■ **ABOUT THIS TASK**:
Pictures do not belong in the copy; retype the records below exactly.

■ **Page-level text extractions**:
%%

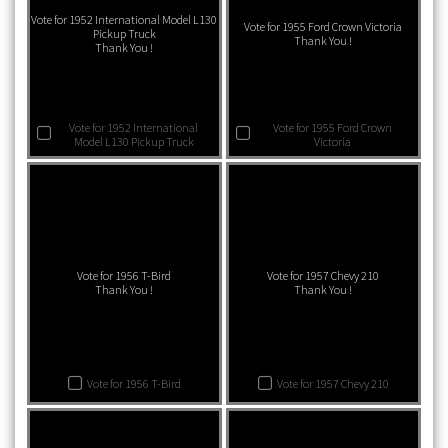
Vote for 1952 International Model L130
Vote for 1955 Ford Crown Victoria
Pickup Truck
Thank You !
Thank You !
Vote for 1952 International
Vote for 1955 Ford Crown
Model L130 Pickup Truck
Victoria
Vote for 1956 T-Bird
Vote for 1957 Chevy 210
Thank You !
Thank You !
Vote for 1956 T-Bird
Vote for 1957 Chevy 210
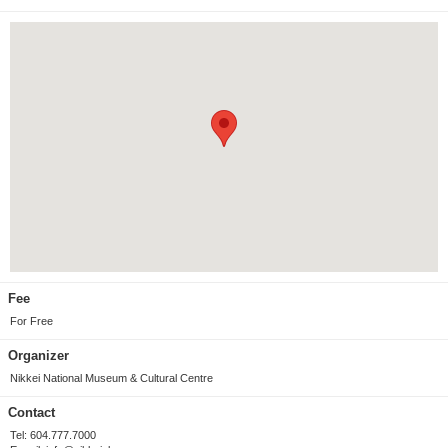
Fee
For Free
Organizer
Nikkei National Museum & Cultural Centre
Contact
Tel: 604.777.7000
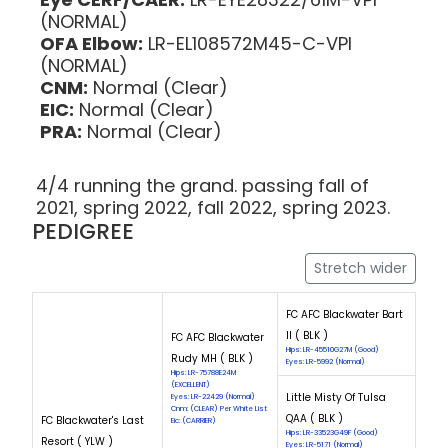
(NORMAL)
OFA Elbow:
LR-EL108572M45-C-VPI
(NORMAL)
CNM:
Normal (Clear)
EIC:
Normal (Clear)
PRA:
Normal (Clear)
4/4 running the grand. passing fall of
2021, spring 2022, fall 2022, spring 2023.
PEDIGREE
Stretch wider
FC AFC Blackwater Bart
II ( BLK )
FC AFC Blackwater
Hips: LR-45510G27M (Good)
Rudy MH ( BLK )
Eyes: LR-5992 (Normal)
Hips: LR-75788E24M
(EXCELLENT)
Little Misty Of Tulsa
Eyes: LR-22429 (Normal)
Cnm: (CLEAR) Per White List
QAA ( BLK )
FC Blackwater's Last
Eic: (CARRIER)
Hips: LR-33523G49F (Good)
Resort ( YLW )
Eyes: LR-5171 (Normal)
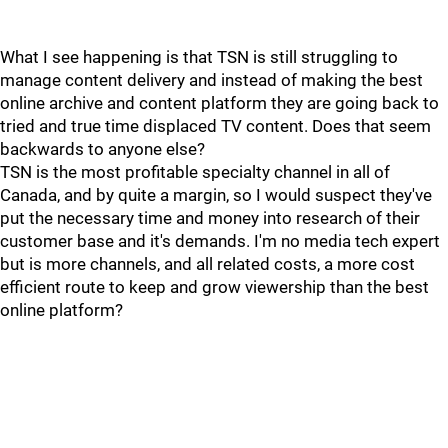
What I see happening is that TSN is still struggling to
manage content delivery and instead of making the best
online archive and content platform they are going back to
tried and true time displaced TV content. Does that seem
backwards to anyone else?
TSN is the most profitable specialty channel in all of
Canada, and by quite a margin, so I would suspect they've
put the necessary time and money into research of their
customer base and it's demands. I'm no media tech expert
but is more channels, and all related costs, a more cost
efficient route to keep and grow viewership than the best
online platform?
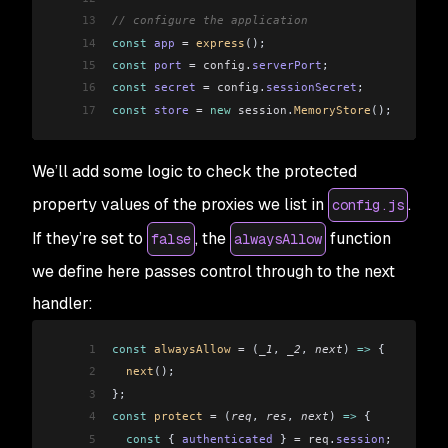
13
// configure the application
14
const
 app
 =
 express
();
15
const
 port
 =
 config
.
serverPort
;
16
const
 secret
 =
 config
.
sessionSecret
;
17
const
 store
 =
 new
 session
.
MemoryStore
();
We’ll add some logic to check the protected
property values of the proxies we list in
.
config.js
If they’re set to
, the
function
false
alwaysAllow
we define here passes control through to the next
handler:
1
const
 alwaysAllow
 =
 (
_1
, 
_2
, 
next
) 
=>
 {
2
  next
();
3
};
4
const
 protect
 =
 (
req
, 
res
, 
next
) 
=>
 {
5
  const
 { 
authenticated
 } 
=
 req
.
session
;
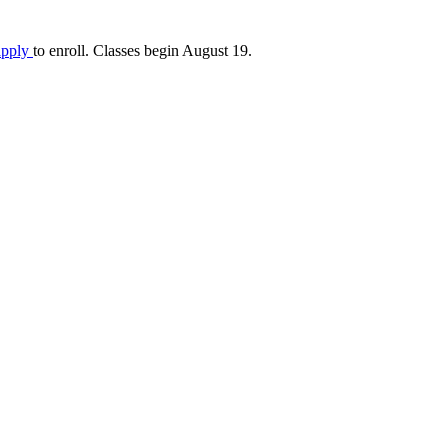
apply
to enroll. Classes begin August 19.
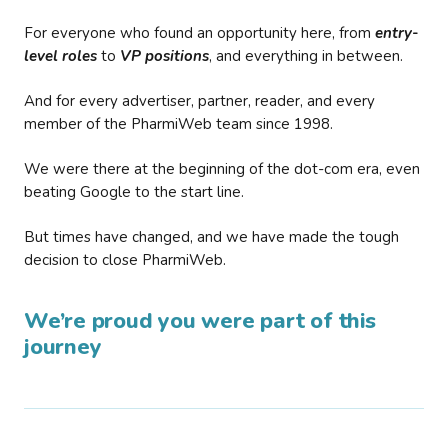
For everyone who found an opportunity here, from
entry-
level roles
to
VP positions
, and everything in between.
And for every advertiser, partner, reader, and every
member of the PharmiWeb team since 1998.
We were there at the beginning of the dot-com era, even
beating Google to the start line.
But times have changed, and we have made the tough
decision to close PharmiWeb.
We’re proud you were part of this
journey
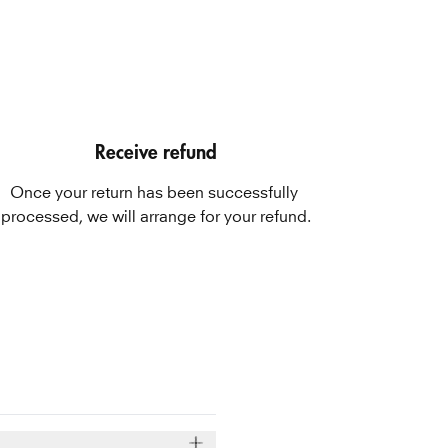
Receive refund
Once your return has been successfully 
processed, we will arrange for your refund.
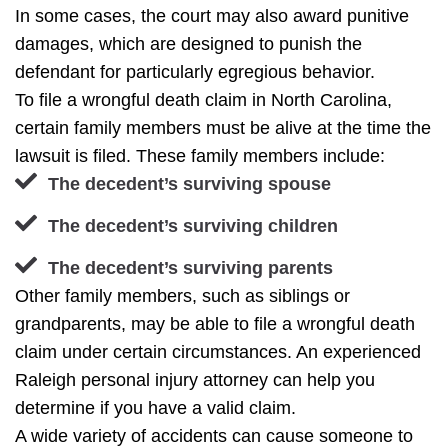
In some cases, the court may also award punitive
damages, which are designed to punish the
defendant for particularly egregious behavior.
To file a wrongful death claim in North Carolina,
certain family members must be alive at the time the
lawsuit is filed. These family members include:
The decedent’s surviving spouse
The decedent’s surviving children
The decedent’s surviving parents
Other family members, such as siblings or
grandparents, may be able to file a wrongful death
claim under certain circumstances. An experienced
Raleigh personal injury attorney can help you
determine if you have a valid claim.
A wide variety of accidents can cause someone to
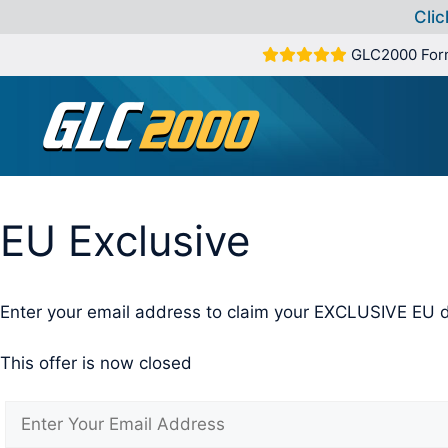
Clic
Skip
GLC2000 For
to
content
EU Exclusive
Enter your email address to claim your EXCLUSIVE EU d
This offer is now closed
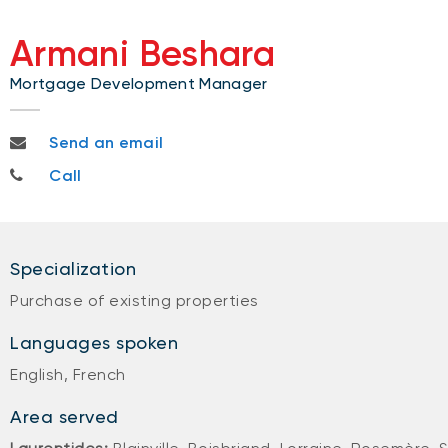
Armani Beshara
Mortgage Development Manager
armani.beshara@bnc.ca
Send an email
514-996-9632
Call
Specialization
Purchase of existing properties
Languages spoken
English, French
Area served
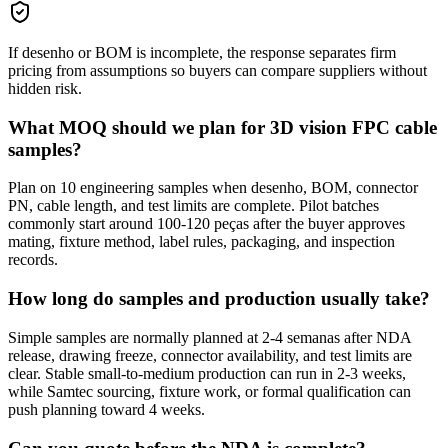
If desenho or BOM is incomplete, the response separates firm
pricing from assumptions so buyers can compare suppliers without
hidden risk.
What MOQ should we plan for 3D vision FPC cable
samples?
Plan on 10 engineering samples when desenho, BOM, connector
PN, cable length, and test limits are complete. Pilot batches
commonly start around 100-120 peças after the buyer approves
mating, fixture method, label rules, packaging, and inspection
records.
How long do samples and production usually take?
Simple samples are normally planned at 2-4 semanas after NDA
release, drawing freeze, connector availability, and test limits are
clear. Stable small-to-medium production can run in 2-3 weeks,
while Samtec sourcing, fixture work, or formal qualification can
push planning toward 4 weeks.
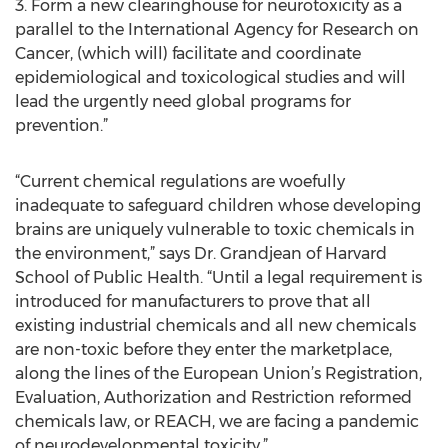
3. Form a new clearinghouse for neurotoxicity as a
parallel to the International Agency for Research on
Cancer, (which will) facilitate and coordinate
epidemiological and toxicological studies and will
lead the urgently need global programs for
prevention.”
“Current chemical regulations are woefully
inadequate to safeguard children whose developing
brains are uniquely vulnerable to toxic chemicals in
the environment,” says Dr. Grandjean of Harvard
School of Public Health. “Until a legal requirement is
introduced for manufacturers to prove that all
existing industrial chemicals and all new chemicals
are non-toxic before they enter the marketplace,
along the lines of the European Union’s Registration,
Evaluation, Authorization and Restriction reformed
chemicals law, or REACH, we are facing a pandemic
of neurodevelopmental toxicity.”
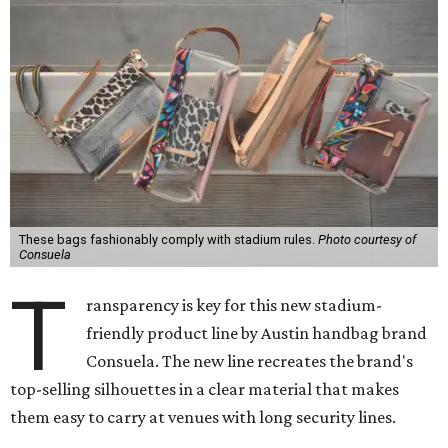
These bags fashionably comply with stadium rules.
Photo courtesy of
Consuela
T
ransparency is key for this new stadium-
friendly product line by Austin handbag brand
Consuela. The new line recreates the brand's
top-selling silhouettes in a clear material that makes
them easy to carry at venues with long security lines.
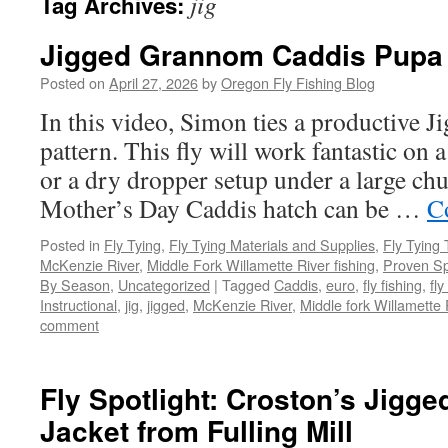
jig
Tag Archives:
Jigged Grannom Caddis Pupa
Posted on
April 27, 2026
by
Oregon Fly Fishing Blog
In this video, Simon ties a productive
pattern. This fly will work fantastic on a
or a dry dropper setup under a large c
Mother’s Day Caddis hatch can be …
C
Posted in
Fly Tying
,
Fly Tying Materials and Supplies
,
Fly Tying 
McKenzie River
,
Middle Fork Willamette River fishing
,
Proven Sp
By Season
,
Uncategorized
|
Tagged
Caddis
,
euro
,
fly fishing
,
fly
Instructional
,
jig
,
jigged
,
McKenzie River
,
Middle fork Willamette 
comment
Fly Spotlight: Croston’s Jigged
Jacket from Fulling Mill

%%

■ **REPLY**:
Vote for 1952 International Model L130
Vote for 1955 Ford Crown Victoria
Pickup Truck
Thank You !
Thank You !
Vote for 1952 International
Vote for 1955 Ford Crown
Model L130 Pickup Truck
Victoria
Vote for 1956 T-Bird
Vote for 1957 Chevy 210
Thank You !
Thank You !
Vote for 1956 T-Bird
Vote for 1957 Chevy 210
Fee
For Free
Organizer
Nikkei National Museum & Cultural Centre
Contact
Tel: 604.777.7000
(NORMAL)
OFA Elbow:
LR-EL108572M45-C-VPI
(NORMAL)
CNM:
Normal (Clear)
EIC:
Normal (Clear)
PRA:
Normal (Clear)
4/4 running the grand. passing fall of
2021, spring 2022, fall 2022, spring 2023.
PEDIGREE
Stretch wider
FC AFC Blackwater Bart
II ( BLK )
FC AFC Blackwater
Hips: LR-45510G27M (Good)
Rudy MH ( BLK )
Eyes: LR-5992 (Normal)
Hips: LR-75788E24M
(EXCELLENT)
Little Misty Of Tulsa
Eyes: LR-22429 (Normal)
Cnm: (CLEAR) Per White List
QAA ( BLK )
FC Blackwater's Last
Eic: (CARRIER)
Hips: LR-33523G49F (Good)
Resort ( YLW )
Eyes: LR-5171 (Normal)
What I see happening is that TSN is still struggling to
manage content delivery and instead of making the best
online archive and content platform they are going back to
tried and true time displaced TV content. Does that seem
backwards to anyone else?
TSN is the most profitable specialty channel in all of
Canada, and by quite a margin, so I would suspect they've
put the necessary time and money into research of their
customer base and it's demands. I'm no media tech expert
but is more channels, and all related costs, a more cost
efficient route to keep and grow viewership than the best
online platform?
13
// configure the application
14
const
 app
 =
 express
();
15
const
 port
 =
 config
.
serverPort
;
16
const
 secret
 =
 config
.
sessionSecret
;
17
const
 store
 =
 new
 session
.
MemoryStore
();
We’ll add some logic to check the protected
property values of the proxies we list in
.
config.js
If they’re set to
, the
function
false
alwaysAllow
we define here passes control through to the next
handler:
1
const
 alwaysAllow
 =
 (
_1
, 
_2
, 
next
) 
=>
 {
2
  next
();
3
};
4
const
 protect
 =
 (
req
, 
res
, 
next
) 
=>
 {
5
  const
 { 
authenticated
 } 
=
 req
.
session
;
apply
to enroll. Classes begin August 19.
For everyone who found an opportunity here, from
entry-
level roles
to
VP positions
, and everything in between.
And for every advertiser, partner, reader, and every
member of the PharmiWeb team since 1998.
We were there at the beginning of the dot-com era, even
beating Google to the start line.
But times have changed, and we have made the tough
decision to close PharmiWeb.
We’re proud you were part of this
journey
Receive refund
Once your return has been successfully 
processed, we will arrange for your refund.
In some cases, the court may also award punitive
damages, which are designed to punish the
defendant for particularly egregious behavior.
To file a wrongful death claim in North Carolina,
certain family members must be alive at the time the
lawsuit is filed. These family members include:
The decedent’s surviving spouse
The decedent’s surviving children
The decedent’s surviving parents
Other family members, such as siblings or
grandparents, may be able to file a wrongful death
claim under certain circumstances. An experienced
Raleigh personal injury attorney can help you
determine if you have a valid claim.
A wide variety of accidents can cause someone to
Clic
Skip
GLC2000 For
to
content
EU Exclusive
Enter your email address to claim your EXCLUSIVE EU d
This offer is now closed
Armani Beshara
Mortgage Development Manager
armani.beshara@bnc.ca
Send an email
514-996-9632
Call
Specialization
Purchase of existing properties
Languages spoken
English, French
Area served
If desenho or BOM is incomplete, the response separates firm
pricing from assumptions so buyers can compare suppliers without
hidden risk.
What MOQ should we plan for 3D vision FPC cable
samples?
Plan on 10 engineering samples when desenho, BOM, connector
PN, cable length, and test limits are complete. Pilot batches
commonly start around 100-120 peças after the buyer approves
mating, fixture method, label rules, packaging, and inspection
records.
How long do samples and production usually take?
Simple samples are normally planned at 2-4 semanas after NDA
release, drawing freeze, connector availability, and test limits are
clear. Stable small-to-medium production can run in 2-3 weeks,
while Samtec sourcing, fixture work, or formal qualification can
push planning toward 4 weeks.
3. Form a new clearinghouse for neurotoxicity as a
parallel to the International Agency for Research on
Cancer, (which will) facilitate and coordinate
epidemiological and toxicological studies and will
lead the urgently need global programs for
prevention.”
“Current chemical regulations are woefully
inadequate to safeguard children whose developing
brains are uniquely vulnerable to toxic chemicals in
the environment,” says Dr. Grandjean of Harvard
School of Public Health. “Until a legal requirement is
introduced for manufacturers to prove that all
existing industrial chemicals and all new chemicals
are non-toxic before they enter the marketplace,
along the lines of the European Union’s Registration,
Evaluation, Authorization and Restriction reformed
chemicals law, or REACH, we are facing a pandemic
of neurodevelopmental toxicity.”
These bags fashionably comply with stadium rules.
Photo courtesy of
Consuela
T
ransparency is key for this new stadium-
friendly product line by Austin handbag brand
Consuela. The new line recreates the brand's
top-selling silhouettes in a clear material that makes
them easy to carry at venues with long security lines.
jig
Tag Archives:
Jigged Grannom Caddis Pupa
Posted on
April 27, 2026
by
Oregon Fly Fishing Blog
In this video, Simon ties a productive
pattern. This fly will work fantastic on a
or a dry dropper setup under a large c
Mother’s Day Caddis hatch can be …
C
Posted in
Fly Tying
,
Fly Tying Materials and Supplies
,
Fly Tying 
McKenzie River
,
Middle Fork Willamette River fishing
,
Proven Sp
By Season
,
Uncategorized
|
Tagged
Caddis
,
euro
,
fly fishing
,
fly
Instructional
,
jig
,
jigged
,
McKenzie River
,
Middle fork Willamette 
comment
Fly Spotlight: Croston’s Jigged
Jacket from Fulling Mill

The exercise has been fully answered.